"Hamlet" com atores com Síndrome de Down arrebata público na abertura do Festival de Curitiba 28/03/2023 - 17:25

Cristiano Castilho

     

A 31ª edição do Festival de Curitiba começou na noite da última segunda-feira (27), de forma histórica e surpreendente. A companhia peruana Teatro de La Plaza, formada por atores e atrizes com Síndrome de Down, apresentou no Teatro Guaíra, para imprensa e convidados, uma montagem de “Hamlet”, clássico absoluto do teatro, escrito por William Shakeaspeare (1564-1616).

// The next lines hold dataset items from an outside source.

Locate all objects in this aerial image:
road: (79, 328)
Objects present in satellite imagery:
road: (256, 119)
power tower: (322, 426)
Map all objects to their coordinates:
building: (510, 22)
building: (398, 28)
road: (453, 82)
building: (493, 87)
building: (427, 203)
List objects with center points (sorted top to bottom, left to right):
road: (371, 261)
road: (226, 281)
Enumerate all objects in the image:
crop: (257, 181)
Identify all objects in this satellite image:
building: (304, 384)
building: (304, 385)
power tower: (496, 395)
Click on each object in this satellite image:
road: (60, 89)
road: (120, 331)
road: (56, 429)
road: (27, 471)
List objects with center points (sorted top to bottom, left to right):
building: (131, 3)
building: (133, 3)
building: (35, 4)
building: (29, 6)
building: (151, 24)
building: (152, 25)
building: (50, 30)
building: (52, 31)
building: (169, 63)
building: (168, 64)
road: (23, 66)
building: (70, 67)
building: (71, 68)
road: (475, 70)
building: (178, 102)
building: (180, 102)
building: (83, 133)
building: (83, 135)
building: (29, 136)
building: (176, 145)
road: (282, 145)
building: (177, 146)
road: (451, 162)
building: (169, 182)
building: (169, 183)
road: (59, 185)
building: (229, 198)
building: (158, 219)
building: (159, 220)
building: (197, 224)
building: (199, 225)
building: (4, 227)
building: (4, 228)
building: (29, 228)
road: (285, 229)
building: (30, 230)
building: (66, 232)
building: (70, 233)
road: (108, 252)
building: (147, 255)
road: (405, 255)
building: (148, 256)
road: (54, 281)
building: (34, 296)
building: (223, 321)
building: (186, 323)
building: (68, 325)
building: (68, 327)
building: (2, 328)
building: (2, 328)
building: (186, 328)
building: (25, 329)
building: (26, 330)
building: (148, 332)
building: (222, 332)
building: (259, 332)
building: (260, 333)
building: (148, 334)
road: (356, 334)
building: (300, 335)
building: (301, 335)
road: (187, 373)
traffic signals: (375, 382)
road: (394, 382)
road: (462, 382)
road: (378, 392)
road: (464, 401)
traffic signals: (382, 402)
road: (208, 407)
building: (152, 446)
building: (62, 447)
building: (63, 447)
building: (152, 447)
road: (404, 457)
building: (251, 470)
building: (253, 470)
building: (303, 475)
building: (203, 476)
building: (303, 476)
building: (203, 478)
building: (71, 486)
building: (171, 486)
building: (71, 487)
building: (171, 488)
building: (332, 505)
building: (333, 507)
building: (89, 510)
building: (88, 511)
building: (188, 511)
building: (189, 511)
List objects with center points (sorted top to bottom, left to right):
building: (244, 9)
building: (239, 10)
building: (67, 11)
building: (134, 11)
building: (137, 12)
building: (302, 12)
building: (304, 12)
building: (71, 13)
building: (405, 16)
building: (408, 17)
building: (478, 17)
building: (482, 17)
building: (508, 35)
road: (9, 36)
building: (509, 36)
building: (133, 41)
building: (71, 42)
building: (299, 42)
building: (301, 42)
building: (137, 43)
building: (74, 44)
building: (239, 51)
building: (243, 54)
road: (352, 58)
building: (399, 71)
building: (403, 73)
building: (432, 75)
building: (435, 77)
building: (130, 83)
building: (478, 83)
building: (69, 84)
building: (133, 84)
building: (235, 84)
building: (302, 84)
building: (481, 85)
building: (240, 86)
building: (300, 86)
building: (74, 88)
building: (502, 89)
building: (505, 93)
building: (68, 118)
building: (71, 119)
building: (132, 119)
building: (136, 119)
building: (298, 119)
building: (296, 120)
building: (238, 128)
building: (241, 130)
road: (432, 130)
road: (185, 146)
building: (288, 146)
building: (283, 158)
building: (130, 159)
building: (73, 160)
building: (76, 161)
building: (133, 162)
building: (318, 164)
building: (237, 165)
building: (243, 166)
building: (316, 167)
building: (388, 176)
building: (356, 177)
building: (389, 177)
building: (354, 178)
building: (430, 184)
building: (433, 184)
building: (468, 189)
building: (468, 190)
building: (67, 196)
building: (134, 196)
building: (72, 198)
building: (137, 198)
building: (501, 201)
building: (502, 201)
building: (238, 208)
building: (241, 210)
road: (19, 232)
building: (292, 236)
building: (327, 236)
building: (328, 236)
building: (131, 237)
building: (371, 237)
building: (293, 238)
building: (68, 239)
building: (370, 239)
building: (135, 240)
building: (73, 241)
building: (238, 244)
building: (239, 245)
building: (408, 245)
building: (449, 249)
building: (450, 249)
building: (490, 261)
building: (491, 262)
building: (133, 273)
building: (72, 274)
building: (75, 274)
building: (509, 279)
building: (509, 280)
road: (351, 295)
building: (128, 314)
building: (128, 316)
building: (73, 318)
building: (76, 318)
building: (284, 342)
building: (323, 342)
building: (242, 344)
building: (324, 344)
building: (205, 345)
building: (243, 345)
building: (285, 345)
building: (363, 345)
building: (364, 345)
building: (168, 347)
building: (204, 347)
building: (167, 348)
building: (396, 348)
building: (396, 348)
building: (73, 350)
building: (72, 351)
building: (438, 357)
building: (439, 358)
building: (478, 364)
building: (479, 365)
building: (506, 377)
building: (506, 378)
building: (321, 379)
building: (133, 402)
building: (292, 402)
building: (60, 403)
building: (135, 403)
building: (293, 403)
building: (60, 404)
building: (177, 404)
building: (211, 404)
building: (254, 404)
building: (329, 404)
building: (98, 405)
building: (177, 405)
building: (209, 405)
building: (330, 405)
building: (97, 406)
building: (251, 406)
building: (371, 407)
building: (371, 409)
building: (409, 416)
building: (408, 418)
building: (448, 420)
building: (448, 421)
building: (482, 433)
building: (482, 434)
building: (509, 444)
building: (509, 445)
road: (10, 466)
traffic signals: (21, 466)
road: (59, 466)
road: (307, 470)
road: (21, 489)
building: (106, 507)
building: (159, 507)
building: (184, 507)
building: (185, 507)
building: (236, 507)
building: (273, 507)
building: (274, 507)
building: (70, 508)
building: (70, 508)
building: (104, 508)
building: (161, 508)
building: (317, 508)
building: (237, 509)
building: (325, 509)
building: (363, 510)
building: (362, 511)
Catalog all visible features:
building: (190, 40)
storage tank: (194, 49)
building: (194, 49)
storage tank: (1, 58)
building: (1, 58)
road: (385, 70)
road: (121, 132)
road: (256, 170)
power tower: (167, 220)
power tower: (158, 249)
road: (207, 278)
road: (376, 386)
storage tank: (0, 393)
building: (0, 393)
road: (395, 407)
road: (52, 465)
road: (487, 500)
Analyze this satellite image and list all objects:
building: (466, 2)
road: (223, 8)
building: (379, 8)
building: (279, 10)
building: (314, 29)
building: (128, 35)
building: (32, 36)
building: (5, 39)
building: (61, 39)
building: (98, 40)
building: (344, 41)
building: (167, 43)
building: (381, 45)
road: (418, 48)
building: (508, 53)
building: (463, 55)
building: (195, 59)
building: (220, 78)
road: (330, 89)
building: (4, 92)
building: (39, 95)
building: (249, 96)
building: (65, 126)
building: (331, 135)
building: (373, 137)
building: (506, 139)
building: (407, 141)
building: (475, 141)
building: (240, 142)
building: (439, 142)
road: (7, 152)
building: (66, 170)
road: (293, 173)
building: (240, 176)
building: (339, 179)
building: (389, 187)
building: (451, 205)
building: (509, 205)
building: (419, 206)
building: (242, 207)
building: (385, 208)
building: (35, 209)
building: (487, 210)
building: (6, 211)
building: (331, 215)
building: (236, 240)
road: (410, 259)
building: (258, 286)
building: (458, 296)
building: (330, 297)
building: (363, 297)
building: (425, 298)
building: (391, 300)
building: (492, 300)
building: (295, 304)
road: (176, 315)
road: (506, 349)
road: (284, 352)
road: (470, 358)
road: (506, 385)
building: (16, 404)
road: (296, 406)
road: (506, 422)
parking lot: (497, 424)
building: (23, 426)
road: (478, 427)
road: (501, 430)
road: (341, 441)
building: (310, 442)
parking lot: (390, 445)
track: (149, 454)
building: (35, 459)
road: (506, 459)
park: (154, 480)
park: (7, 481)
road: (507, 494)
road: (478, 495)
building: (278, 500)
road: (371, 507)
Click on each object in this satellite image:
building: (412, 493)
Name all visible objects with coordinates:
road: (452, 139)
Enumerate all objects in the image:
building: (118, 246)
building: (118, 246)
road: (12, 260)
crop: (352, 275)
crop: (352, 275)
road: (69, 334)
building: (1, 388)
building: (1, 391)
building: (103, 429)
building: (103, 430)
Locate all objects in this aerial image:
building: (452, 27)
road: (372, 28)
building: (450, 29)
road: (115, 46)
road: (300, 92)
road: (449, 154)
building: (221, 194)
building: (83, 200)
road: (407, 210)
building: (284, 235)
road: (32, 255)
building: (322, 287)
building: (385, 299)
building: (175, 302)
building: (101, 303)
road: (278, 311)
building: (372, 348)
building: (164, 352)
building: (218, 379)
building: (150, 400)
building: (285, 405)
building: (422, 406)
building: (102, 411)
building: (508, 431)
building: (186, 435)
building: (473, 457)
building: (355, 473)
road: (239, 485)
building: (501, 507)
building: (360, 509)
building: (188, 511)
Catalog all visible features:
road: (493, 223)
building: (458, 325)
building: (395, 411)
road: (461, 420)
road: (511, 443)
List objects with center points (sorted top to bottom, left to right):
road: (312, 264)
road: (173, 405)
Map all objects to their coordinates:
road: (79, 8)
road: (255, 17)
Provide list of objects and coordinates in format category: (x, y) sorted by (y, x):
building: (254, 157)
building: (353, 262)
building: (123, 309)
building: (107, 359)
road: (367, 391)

Na trama já conhecida, Hamlet, príncipe da Dinamarca, quer vingar o pai, morto pelo tio Claudio, que assumiu o trono e se casou com Gertrudes, por sua vez, mãe do protagonista. Poder, política, paixão, insanidade e inadequação ao mundo são alguns dos temas que, quatro séculos depois, vieram ainda mais à tona no texto do bardo inglês. Certamente pela direção esperta do espetáculo, e da atuação memorável do elenco.

Foi perceptível a diversidade de reações de uma plateia curiosa e deliciosamente entregue ao que era proposto. “Hamlet”, pela companhia Teatro de La Plaza, ressignifica o “ser ou não ser”, questão fundamental do dramaturgo inglês. A transforma, em meio à alternância de climas, numa jornada metafísica, que, por fim, nos coloca frente a frente com nossos próprios preconceitos e fantasmas. Com a utilização de recursos diversos, como multimídia, interação com o público, música e quebras variadas da quarta parede, “Hamlet” traz a discussão essencial da suposta podridão no reino da Dinamarca para um cotidiano palpável, em que a condição humana se mostra única, mesmo em meio a diferenças superficiais – um cromossomo a mais.

Houve momentos engraçadíssimos, como quando um dos personagens liga para o ator britânico Ian McKellen (o Gandalf, de “O Senhor dos Anéis”), que inesperadamente surge num vídeo no telão, via ligação de whatsapp. A conversa é sobre decisões importantes da vida – ceviche e Peru inclusos. Há um impacto grande logo no início do espetáculo, quando a imagem, sem cortes, do nascimento de um bebê (parto natural) estampa silenciosamente a tela. Há um beijo romântico, filmado sob uma tomada inventiva. Coisas banais, como o amor, que ganham vida, força e naturalidade em corpos neurodiversos.

A ironia fina e o rir de si mesmo são elementos importantes na montagem, que segue, do começo ao fim, borrando as fronteiras entre a interpretação clássica do texto e os exemplos particulares que vão se acumulando no palco, para aí ganharem novos sentidos imediatos. “Me desculpem se eu esquecer de alguma parte do texto. Ou demorar para declamá-lo”, avisa uma atriz. Ao final, todo o elenco canta e dança, ao som de rap, de “Despacito”, de rimas que nos fazem ver além da forma.

Por fim, nos perguntamos: o que ser? Como ser? Ou, como ser sendo quem é? Existem milhares de montagens de Hamlet. Todas elas recriaram o personagem desbravador e sua busca algo melancólica por justiça (?). Mas nenhuma atingiu este nível de luminosidade em questões existenciais como fez a da trupe peruana. Porque a resposta não é filosófica, é cotidiana: somos iguais perante o inexplicável.

*“Hamlet”, da companhia Teatro de La Plaza, tem mais uma apresentação nesta terça-feira (28), no Guairão, com ingressos esgotados.